Exercise: Count the lines in the data below that contain the string "งตกแต", treating uppercase and lowercase as different. Reply with the number only.

[[ Supplied entries open ]]

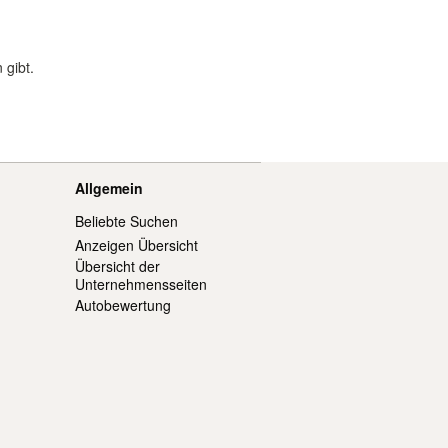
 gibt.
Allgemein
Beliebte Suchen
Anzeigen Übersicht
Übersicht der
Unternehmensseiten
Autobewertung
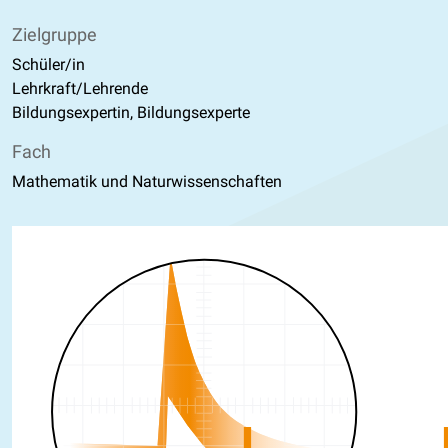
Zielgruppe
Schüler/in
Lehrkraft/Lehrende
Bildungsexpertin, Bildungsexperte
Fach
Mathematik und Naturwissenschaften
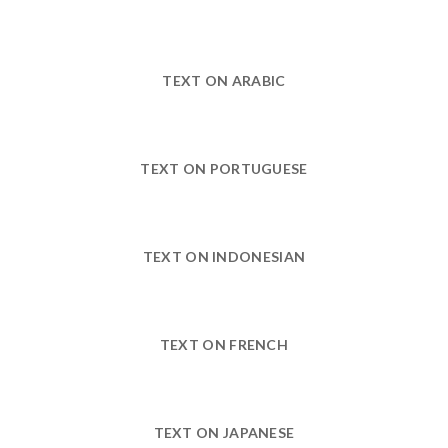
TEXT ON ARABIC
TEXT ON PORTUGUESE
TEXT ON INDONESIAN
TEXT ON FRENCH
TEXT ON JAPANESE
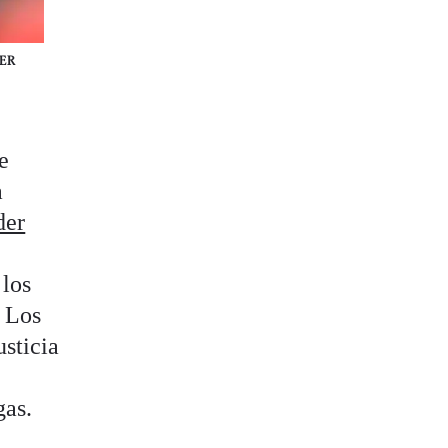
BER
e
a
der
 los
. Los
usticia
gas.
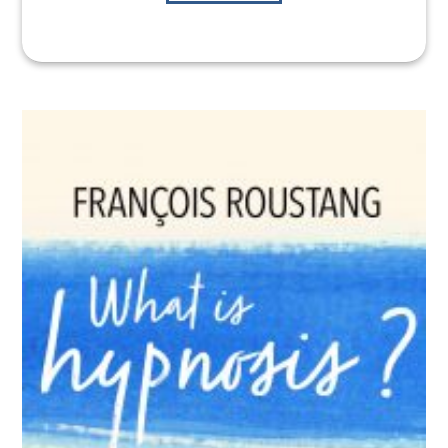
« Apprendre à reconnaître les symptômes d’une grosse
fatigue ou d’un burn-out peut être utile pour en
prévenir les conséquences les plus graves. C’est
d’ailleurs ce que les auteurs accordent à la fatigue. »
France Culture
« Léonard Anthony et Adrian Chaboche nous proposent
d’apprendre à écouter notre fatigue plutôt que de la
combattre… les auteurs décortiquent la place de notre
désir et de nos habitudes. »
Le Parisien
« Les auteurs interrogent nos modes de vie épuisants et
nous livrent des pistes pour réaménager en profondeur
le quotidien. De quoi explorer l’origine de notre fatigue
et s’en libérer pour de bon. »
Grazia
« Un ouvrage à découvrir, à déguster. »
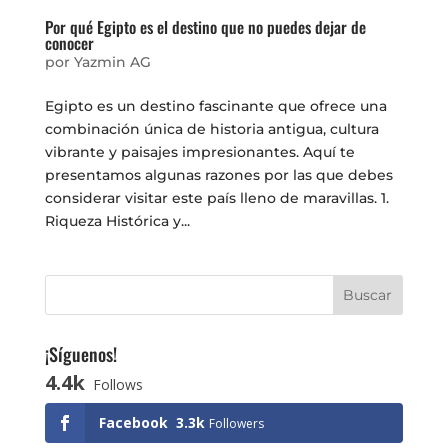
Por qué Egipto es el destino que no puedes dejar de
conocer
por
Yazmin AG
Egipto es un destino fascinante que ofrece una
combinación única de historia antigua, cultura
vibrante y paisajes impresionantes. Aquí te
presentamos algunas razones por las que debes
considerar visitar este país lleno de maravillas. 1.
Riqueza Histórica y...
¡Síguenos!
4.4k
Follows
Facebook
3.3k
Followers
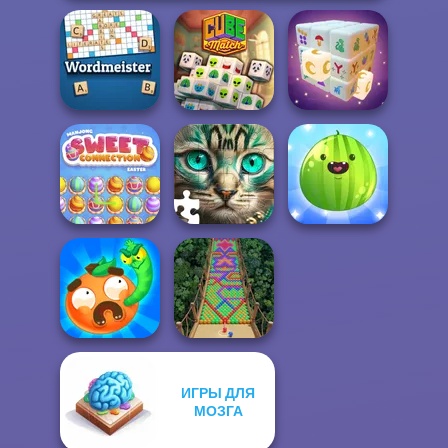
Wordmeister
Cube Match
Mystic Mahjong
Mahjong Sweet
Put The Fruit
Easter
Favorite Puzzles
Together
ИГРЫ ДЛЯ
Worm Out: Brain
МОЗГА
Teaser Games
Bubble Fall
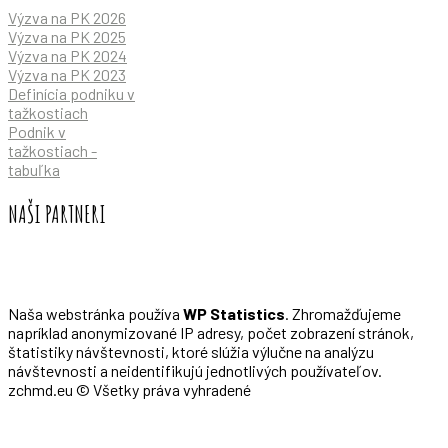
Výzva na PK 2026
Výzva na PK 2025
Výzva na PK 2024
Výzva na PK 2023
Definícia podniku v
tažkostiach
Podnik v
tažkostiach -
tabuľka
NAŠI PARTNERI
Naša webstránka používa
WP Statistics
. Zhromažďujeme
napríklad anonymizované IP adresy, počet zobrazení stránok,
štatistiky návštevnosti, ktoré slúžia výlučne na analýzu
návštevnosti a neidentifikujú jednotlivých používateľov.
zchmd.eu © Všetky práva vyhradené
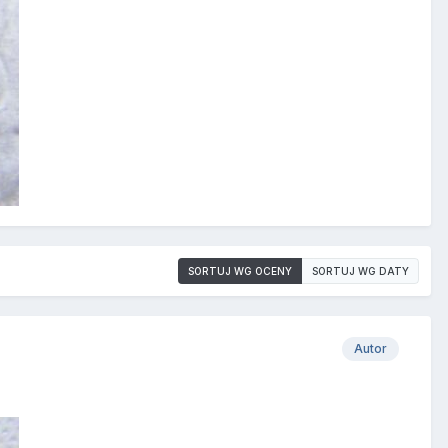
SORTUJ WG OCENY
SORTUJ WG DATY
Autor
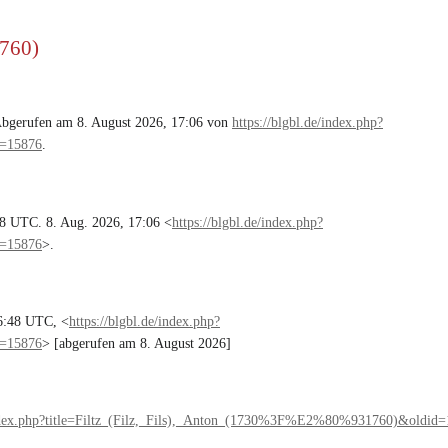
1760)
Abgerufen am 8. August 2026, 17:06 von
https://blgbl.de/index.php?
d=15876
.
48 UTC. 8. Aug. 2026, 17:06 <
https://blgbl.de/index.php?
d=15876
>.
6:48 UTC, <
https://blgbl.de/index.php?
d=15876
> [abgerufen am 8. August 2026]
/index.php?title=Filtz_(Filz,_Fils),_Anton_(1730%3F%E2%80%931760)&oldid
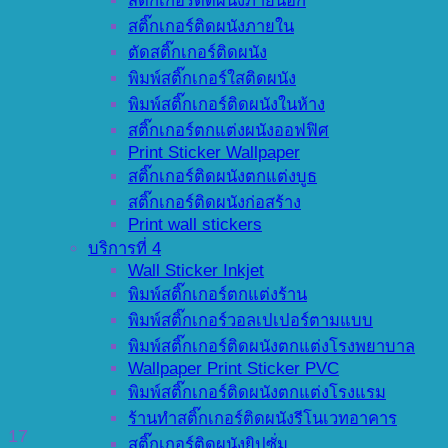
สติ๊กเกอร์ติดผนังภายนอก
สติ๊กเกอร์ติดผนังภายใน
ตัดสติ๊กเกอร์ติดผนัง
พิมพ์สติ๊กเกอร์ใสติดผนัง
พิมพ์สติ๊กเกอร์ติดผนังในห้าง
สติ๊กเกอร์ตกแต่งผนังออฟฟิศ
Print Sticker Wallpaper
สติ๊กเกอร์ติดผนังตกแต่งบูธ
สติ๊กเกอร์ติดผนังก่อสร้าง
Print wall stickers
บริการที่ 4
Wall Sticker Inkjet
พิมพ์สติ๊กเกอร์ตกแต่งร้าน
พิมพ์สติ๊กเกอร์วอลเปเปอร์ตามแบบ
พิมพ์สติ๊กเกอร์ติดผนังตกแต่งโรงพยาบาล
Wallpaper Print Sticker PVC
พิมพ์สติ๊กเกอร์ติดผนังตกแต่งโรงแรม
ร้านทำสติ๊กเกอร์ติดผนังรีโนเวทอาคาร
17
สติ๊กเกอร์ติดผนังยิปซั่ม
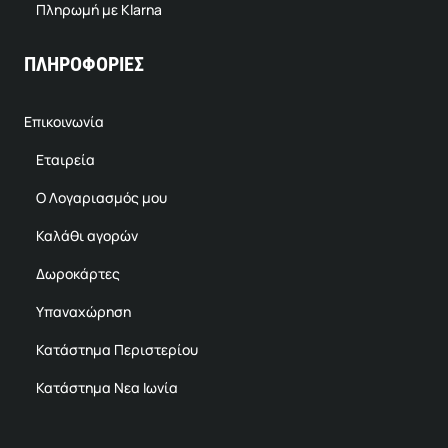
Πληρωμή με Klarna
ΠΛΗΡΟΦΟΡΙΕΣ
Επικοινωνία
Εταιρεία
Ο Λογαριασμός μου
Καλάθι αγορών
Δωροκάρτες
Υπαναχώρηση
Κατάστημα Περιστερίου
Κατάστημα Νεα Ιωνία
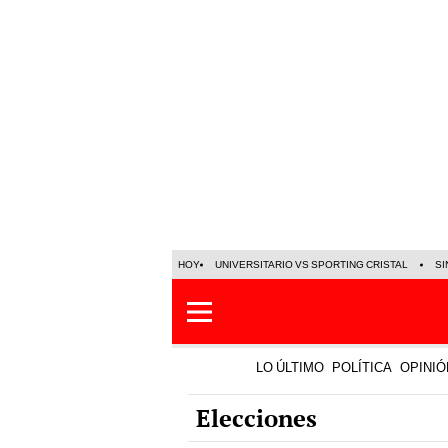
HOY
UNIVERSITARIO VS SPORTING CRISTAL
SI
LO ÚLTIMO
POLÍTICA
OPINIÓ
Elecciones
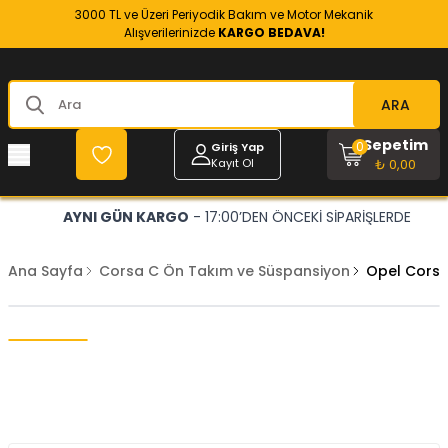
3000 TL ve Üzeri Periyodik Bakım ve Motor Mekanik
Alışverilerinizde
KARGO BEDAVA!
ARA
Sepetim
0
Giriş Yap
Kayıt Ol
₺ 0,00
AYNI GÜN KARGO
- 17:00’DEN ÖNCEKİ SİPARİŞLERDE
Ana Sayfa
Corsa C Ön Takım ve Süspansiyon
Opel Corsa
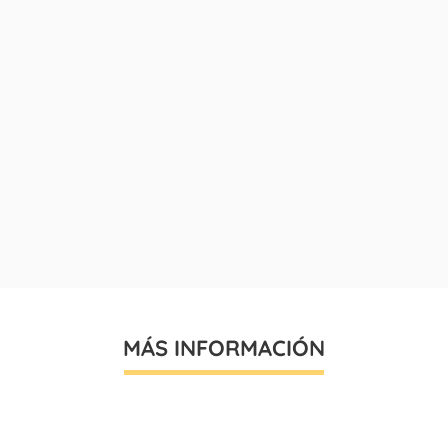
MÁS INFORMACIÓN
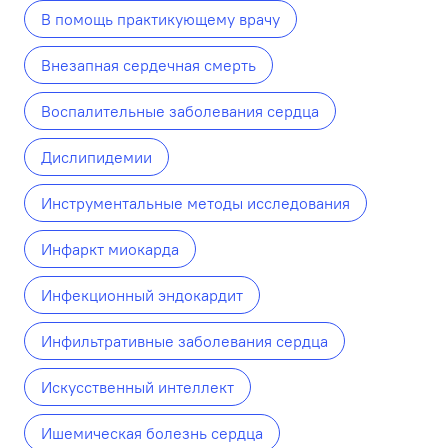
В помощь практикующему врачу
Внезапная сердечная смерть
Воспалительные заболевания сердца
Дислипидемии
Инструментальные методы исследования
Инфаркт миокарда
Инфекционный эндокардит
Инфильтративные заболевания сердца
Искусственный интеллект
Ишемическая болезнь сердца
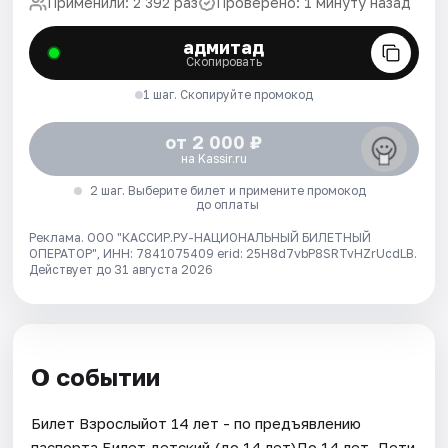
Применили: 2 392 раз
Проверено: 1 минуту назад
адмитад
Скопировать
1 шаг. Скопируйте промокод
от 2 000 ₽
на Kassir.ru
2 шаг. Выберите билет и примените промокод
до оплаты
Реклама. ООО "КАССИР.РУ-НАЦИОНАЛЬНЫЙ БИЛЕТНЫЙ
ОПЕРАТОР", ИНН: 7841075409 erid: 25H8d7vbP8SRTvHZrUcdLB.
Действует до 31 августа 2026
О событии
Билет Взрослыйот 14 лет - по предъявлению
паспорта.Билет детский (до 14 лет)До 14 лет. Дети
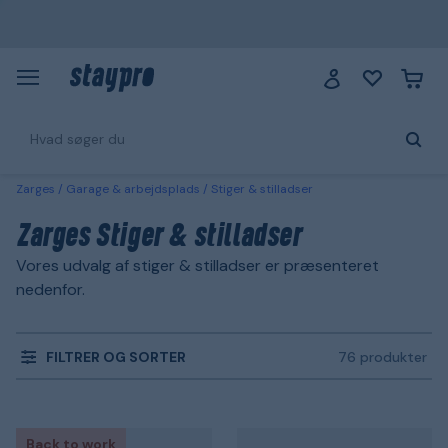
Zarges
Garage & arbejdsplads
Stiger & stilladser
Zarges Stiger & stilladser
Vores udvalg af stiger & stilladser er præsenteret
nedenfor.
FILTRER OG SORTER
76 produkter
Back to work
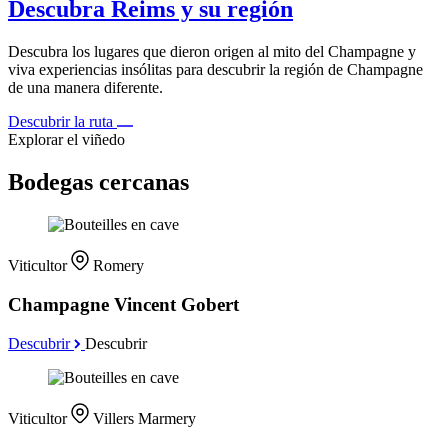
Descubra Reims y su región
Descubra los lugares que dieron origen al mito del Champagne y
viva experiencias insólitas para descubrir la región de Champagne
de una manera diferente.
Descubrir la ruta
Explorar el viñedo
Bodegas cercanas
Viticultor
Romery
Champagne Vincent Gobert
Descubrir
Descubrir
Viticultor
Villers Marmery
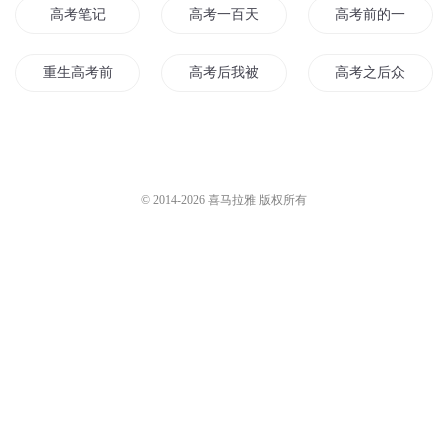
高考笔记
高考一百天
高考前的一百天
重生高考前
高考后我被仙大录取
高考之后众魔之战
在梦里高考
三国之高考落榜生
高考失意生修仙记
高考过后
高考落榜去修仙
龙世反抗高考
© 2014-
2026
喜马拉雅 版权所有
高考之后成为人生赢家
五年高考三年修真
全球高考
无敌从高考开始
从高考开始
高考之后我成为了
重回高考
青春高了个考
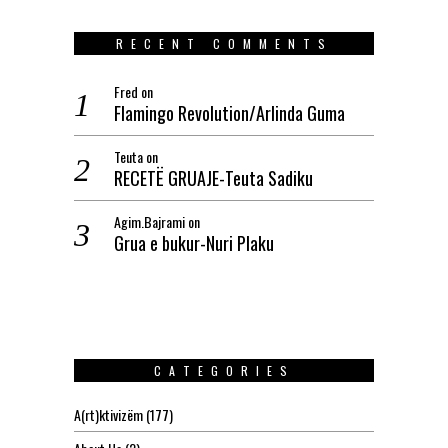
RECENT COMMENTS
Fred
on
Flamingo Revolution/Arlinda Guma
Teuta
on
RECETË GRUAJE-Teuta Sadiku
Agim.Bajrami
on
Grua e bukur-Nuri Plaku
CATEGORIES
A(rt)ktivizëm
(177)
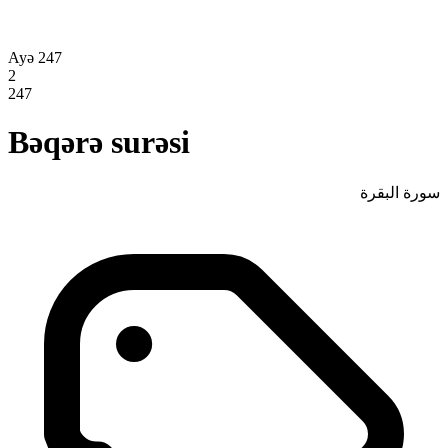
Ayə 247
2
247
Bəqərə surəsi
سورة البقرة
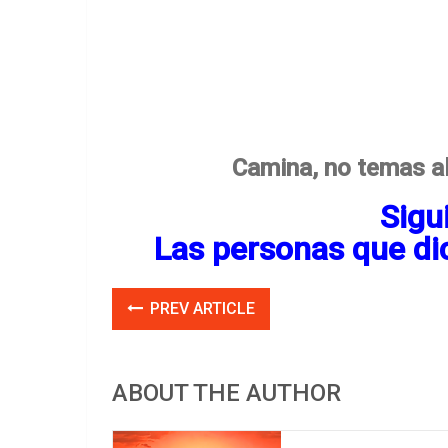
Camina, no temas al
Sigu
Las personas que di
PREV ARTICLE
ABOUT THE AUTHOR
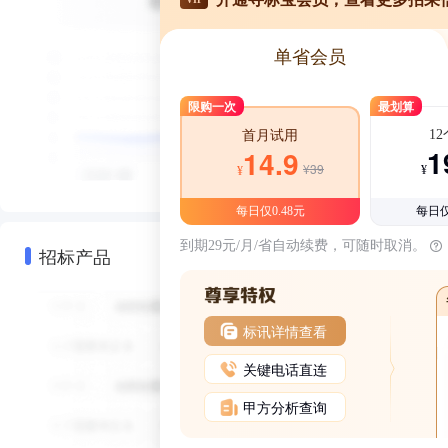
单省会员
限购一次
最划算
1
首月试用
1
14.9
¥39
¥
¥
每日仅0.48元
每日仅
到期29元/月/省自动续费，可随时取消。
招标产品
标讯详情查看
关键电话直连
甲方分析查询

[[ Supplied entries closed ]]

Written solution: 3